Another area the university is attempting to improve is the online ticket software system. The current system does not have the capability to print remotely, and does not have “adequate resources to support ticketing,” Mantella said.

“The objective here is to select a system that has all that functionality,” she said. A new system has yet to be chosen.

Mantella said they are pushing to make the West End (Curry Student Center’s food court) meal-swipe accessible, though that has not been finalized. They are also planning to extend the hours of the Levine Marketplace under the Stetson East residence hall, pending the success of a pilot test running now.

“That would be fantastic,” said freshman theater major Hayley Perkins, referring to the use of meal swipes in the West End. “I don’t get many chances to go to the dining hall because I’m a theatre major, so I’m always in and out of theater, so if I could use my meals down in the Curry center, that would be awesome.”

Mantella also announced the university would review the architecture studio for renovation, which some students feel is needed.

“That sounds like a great idea,” said junior architecture major Dan Adams. “It normally leaks a lot when it rains.”

He said that, on top of addressing the physical condition of the studio, some of the equipment needs improving, including a printer that could produce 24-inch by 36-inch prints. Architecture students now need to use a third party, such as Kinkos, for larger prints.

But, university-wide printer use will improve with the addition of remote operated printing. Students will be able to send information from a remote location, then pick it up in Snell Library, Mantella said.

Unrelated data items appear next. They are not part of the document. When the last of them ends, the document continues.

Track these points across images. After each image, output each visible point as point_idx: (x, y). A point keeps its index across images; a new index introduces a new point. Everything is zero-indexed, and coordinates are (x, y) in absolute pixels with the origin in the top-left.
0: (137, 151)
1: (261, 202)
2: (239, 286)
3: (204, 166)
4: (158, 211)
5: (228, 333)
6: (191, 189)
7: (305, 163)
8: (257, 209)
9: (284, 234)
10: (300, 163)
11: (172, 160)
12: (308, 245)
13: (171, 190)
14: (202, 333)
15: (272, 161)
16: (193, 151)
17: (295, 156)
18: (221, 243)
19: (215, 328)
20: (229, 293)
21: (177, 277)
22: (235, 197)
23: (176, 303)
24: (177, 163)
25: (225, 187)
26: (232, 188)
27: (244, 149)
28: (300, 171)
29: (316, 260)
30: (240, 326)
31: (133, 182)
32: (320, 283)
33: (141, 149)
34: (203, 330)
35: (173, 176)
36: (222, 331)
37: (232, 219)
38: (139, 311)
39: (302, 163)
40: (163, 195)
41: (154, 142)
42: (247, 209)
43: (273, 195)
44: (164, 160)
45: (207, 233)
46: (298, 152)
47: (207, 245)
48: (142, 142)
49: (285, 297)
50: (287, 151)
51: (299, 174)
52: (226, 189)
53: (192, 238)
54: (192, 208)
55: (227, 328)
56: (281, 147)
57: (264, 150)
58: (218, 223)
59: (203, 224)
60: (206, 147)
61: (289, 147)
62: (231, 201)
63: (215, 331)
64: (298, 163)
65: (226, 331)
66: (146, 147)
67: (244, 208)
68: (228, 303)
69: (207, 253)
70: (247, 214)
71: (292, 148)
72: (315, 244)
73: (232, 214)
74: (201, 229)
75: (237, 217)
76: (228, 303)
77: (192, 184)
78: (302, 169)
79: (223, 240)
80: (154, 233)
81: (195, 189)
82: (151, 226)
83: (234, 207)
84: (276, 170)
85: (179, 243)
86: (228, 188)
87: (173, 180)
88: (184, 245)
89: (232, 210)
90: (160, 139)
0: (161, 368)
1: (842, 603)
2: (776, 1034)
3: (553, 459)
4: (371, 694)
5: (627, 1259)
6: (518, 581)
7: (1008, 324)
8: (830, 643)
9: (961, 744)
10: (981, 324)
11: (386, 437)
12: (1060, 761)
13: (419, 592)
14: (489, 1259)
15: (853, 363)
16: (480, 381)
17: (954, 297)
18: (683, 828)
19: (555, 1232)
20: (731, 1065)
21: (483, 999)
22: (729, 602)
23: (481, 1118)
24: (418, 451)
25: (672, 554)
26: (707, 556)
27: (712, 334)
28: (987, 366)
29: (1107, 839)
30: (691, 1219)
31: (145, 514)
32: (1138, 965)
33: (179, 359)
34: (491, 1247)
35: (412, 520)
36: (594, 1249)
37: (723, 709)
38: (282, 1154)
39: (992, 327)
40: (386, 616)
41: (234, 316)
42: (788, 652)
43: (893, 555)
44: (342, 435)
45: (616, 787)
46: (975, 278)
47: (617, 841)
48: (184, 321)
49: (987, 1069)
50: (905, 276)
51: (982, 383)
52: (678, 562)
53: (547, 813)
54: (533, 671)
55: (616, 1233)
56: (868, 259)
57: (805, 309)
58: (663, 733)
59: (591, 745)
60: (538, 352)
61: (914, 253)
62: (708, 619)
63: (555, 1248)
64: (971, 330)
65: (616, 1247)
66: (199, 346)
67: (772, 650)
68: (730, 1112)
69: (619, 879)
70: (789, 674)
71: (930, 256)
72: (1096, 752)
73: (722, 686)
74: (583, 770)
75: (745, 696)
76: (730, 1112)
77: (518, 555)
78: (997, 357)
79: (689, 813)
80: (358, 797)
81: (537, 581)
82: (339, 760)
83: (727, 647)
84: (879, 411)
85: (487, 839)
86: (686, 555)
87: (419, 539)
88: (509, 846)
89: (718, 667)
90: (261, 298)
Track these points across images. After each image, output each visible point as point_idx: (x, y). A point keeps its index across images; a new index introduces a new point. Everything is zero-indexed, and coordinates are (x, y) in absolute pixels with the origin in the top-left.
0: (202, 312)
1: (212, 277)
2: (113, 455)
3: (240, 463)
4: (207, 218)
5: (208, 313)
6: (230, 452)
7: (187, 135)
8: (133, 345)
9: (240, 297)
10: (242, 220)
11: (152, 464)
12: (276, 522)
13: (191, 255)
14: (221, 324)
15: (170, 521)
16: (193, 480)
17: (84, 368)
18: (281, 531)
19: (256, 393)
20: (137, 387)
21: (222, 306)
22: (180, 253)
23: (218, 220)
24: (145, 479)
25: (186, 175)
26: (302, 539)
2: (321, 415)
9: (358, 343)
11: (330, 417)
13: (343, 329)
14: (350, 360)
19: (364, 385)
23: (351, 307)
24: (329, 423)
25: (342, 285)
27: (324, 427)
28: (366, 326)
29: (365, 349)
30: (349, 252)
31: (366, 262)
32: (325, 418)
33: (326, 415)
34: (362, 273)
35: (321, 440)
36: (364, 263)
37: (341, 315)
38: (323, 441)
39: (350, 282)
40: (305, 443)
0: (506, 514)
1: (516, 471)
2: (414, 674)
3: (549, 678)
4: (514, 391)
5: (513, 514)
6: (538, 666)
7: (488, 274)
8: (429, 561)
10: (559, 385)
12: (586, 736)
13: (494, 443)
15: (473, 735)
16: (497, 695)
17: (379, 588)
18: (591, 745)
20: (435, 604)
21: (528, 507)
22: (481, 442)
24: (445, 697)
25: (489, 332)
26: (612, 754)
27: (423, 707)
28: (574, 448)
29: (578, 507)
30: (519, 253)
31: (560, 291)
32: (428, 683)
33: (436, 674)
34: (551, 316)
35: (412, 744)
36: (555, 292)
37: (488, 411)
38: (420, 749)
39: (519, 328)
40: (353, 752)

At the Student Government Association (SGA) meeting on Monday, some senators, including Matthew Soleyn, said they will attempt to get printers with print quota access implemented in residence halls.

Mantella also mentioned that two bike stations, where one pays a fee to rent a bike much like a Zip Car, will be implemented on the Northeastern campus as part of the Boston Bike Share program. There will be roughly 80 other stations in Boston.

On the academic side, the university will invest in 27 new tenure-track faculty positions and create eight new classrooms, most of them located in the YMCA on Huntington Avenue, Mantella said.